Records from a data source
• • • •
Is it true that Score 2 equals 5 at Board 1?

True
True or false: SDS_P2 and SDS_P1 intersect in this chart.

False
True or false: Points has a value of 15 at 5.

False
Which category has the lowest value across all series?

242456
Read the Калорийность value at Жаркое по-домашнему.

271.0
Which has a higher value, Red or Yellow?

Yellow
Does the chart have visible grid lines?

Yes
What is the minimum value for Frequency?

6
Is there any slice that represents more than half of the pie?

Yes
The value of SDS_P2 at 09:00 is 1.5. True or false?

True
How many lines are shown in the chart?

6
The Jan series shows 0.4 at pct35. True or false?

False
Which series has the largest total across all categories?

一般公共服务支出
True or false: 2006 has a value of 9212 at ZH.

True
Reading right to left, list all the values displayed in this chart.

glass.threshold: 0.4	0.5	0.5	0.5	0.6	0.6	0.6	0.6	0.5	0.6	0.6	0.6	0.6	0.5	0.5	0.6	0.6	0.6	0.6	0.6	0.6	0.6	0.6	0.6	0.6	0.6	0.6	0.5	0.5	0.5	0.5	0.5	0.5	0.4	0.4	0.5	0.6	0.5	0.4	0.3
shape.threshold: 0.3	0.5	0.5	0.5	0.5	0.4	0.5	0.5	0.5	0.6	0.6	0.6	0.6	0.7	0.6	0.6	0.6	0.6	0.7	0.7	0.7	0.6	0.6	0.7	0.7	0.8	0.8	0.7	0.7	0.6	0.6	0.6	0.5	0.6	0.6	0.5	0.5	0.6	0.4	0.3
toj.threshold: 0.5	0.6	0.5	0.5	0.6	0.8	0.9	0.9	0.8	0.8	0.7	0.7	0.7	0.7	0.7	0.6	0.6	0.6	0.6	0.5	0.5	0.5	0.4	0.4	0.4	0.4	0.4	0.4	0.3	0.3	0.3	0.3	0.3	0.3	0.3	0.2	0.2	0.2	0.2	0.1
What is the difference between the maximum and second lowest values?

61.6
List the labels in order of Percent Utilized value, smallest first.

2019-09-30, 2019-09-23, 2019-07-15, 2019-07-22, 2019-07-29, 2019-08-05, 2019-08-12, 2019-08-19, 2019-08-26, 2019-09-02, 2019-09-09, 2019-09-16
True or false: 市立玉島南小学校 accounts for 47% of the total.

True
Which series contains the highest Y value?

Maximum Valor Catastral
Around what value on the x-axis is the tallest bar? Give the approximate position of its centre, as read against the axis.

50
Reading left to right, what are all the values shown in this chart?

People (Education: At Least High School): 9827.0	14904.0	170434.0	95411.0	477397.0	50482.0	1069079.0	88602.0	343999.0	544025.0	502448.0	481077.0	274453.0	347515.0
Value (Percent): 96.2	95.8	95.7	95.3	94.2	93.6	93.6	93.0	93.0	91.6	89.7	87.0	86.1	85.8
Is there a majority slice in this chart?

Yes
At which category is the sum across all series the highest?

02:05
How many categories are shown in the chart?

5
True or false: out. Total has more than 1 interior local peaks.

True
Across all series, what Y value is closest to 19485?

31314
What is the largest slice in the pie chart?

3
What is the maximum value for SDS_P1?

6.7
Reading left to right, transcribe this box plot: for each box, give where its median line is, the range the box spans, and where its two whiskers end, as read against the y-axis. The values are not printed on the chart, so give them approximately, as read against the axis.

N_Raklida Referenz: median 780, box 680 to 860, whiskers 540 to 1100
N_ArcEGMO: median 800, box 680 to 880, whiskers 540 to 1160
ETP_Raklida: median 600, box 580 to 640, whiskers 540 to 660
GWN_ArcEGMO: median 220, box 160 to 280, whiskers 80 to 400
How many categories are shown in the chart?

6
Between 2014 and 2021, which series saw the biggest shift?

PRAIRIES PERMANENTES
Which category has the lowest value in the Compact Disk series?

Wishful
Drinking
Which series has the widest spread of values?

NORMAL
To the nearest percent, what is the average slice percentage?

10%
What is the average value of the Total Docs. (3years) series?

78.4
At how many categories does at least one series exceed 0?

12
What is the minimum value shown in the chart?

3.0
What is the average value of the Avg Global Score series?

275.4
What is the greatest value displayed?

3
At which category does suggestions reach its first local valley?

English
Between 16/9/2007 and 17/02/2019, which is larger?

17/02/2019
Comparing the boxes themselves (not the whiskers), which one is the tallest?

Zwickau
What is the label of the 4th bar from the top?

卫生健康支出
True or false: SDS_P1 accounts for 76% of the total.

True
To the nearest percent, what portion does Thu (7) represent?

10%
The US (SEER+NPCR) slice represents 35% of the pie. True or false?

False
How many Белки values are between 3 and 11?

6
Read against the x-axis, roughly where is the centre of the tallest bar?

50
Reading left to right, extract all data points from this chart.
• • • •
WHAT YOU WILL DO: Return every line of the material above without any change, keeping the original order.

ANSWER BOX:
Is it true that Score 2 equals 5 at Board 1?

True
True or false: SDS_P2 and SDS_P1 intersect in this chart.

False
True or false: Points has a value of 15 at 5.

False
Which category has the lowest value across all series?

242456
Read the Калорийность value at Жаркое по-домашнему.

271.0
Which has a higher value, Red or Yellow?

Yellow
Does the chart have visible grid lines?

Yes
What is the minimum value for Frequency?

6
Is there any slice that represents more than half of the pie?

Yes
The value of SDS_P2 at 09:00 is 1.5. True or false?

True
How many lines are shown in the chart?

6
The Jan series shows 0.4 at pct35. True or false?

False
Which series has the largest total across all categories?

一般公共服务支出
True or false: 2006 has a value of 9212 at ZH.

True
Reading right to left, list all the values displayed in this chart.

glass.threshold: 0.4	0.5	0.5	0.5	0.6	0.6	0.6	0.6	0.5	0.6	0.6	0.6	0.6	0.5	0.5	0.6	0.6	0.6	0.6	0.6	0.6	0.6	0.6	0.6	0.6	0.6	0.6	0.5	0.5	0.5	0.5	0.5	0.5	0.4	0.4	0.5	0.6	0.5	0.4	0.3
shape.threshold: 0.3	0.5	0.5	0.5	0.5	0.4	0.5	0.5	0.5	0.6	0.6	0.6	0.6	0.7	0.6	0.6	0.6	0.6	0.7	0.7	0.7	0.6	0.6	0.7	0.7	0.8	0.8	0.7	0.7	0.6	0.6	0.6	0.5	0.6	0.6	0.5	0.5	0.6	0.4	0.3
toj.threshold: 0.5	0.6	0.5	0.5	0.6	0.8	0.9	0.9	0.8	0.8	0.7	0.7	0.7	0.7	0.7	0.6	0.6	0.6	0.6	0.5	0.5	0.5	0.4	0.4	0.4	0.4	0.4	0.4	0.3	0.3	0.3	0.3	0.3	0.3	0.3	0.2	0.2	0.2	0.2	0.1
What is the difference between the maximum and second lowest values?

61.6
List the labels in order of Percent Utilized value, smallest first.

2019-09-30, 2019-09-23, 2019-07-15, 2019-07-22, 2019-07-29, 2019-08-05, 2019-08-12, 2019-08-19, 2019-08-26, 2019-09-02, 2019-09-09, 2019-09-16
True or false: 市立玉島南小学校 accounts for 47% of the total.

True
Which series contains the highest Y value?

Maximum Valor Catastral
Around what value on the x-axis is the tallest bar? Give the approximate position of its centre, as read against the axis.

50
Reading left to right, what are all the values shown in this chart?

People (Education: At Least High School): 9827.0	14904.0	170434.0	95411.0	477397.0	50482.0	1069079.0	88602.0	343999.0	544025.0	502448.0	481077.0	274453.0	347515.0
Value (Percent): 96.2	95.8	95.7	95.3	94.2	93.6	93.6	93.0	93.0	91.6	89.7	87.0	86.1	85.8
Is there a majority slice in this chart?

Yes
At which category is the sum across all series the highest?

02:05
How many categories are shown in the chart?

5
True or false: out. Total has more than 1 interior local peaks.

True
Across all series, what Y value is closest to 19485?

31314
What is the largest slice in the pie chart?

3
What is the maximum value for SDS_P1?

6.7
Reading left to right, transcribe this box plot: for each box, give where its median line is, the range the box spans, and where its two whiskers end, as read against the y-axis. The values are not printed on the chart, so give them approximately, as read against the axis.

N_Raklida Referenz: median 780, box 680 to 860, whiskers 540 to 1100
N_ArcEGMO: median 800, box 680 to 880, whiskers 540 to 1160
ETP_Raklida: median 600, box 580 to 640, whiskers 540 to 660
GWN_ArcEGMO: median 220, box 160 to 280, whiskers 80 to 400
How many categories are shown in the chart?

6
Between 2014 and 2021, which series saw the biggest shift?

PRAIRIES PERMANENTES
Which category has the lowest value in the Compact Disk series?

Wishful
Drinking
Which series has the widest spread of values?

NORMAL
To the nearest percent, what is the average slice percentage?

10%
What is the average value of the Total Docs. (3years) series?

78.4
At how many categories does at least one series exceed 0?

12
What is the minimum value shown in the chart?

3.0
What is the average value of the Avg Global Score series?

275.4
What is the greatest value displayed?

3
At which category does suggestions reach its first local valley?

English
Between 16/9/2007 and 17/02/2019, which is larger?

17/02/2019
Comparing the boxes themselves (not the whiskers), which one is the tallest?

Zwickau
What is the label of the 4th bar from the top?

卫生健康支出
True or false: SDS_P1 accounts for 76% of the total.

True
To the nearest percent, what portion does Thu (7) represent?

10%
The US (SEER+NPCR) slice represents 35% of the pie. True or false?

False
How many Белки values are between 3 and 11?

6
Read against the x-axis, roughly where is the centre of the tallest bar?

50
Reading left to right, extract all data points from this chart.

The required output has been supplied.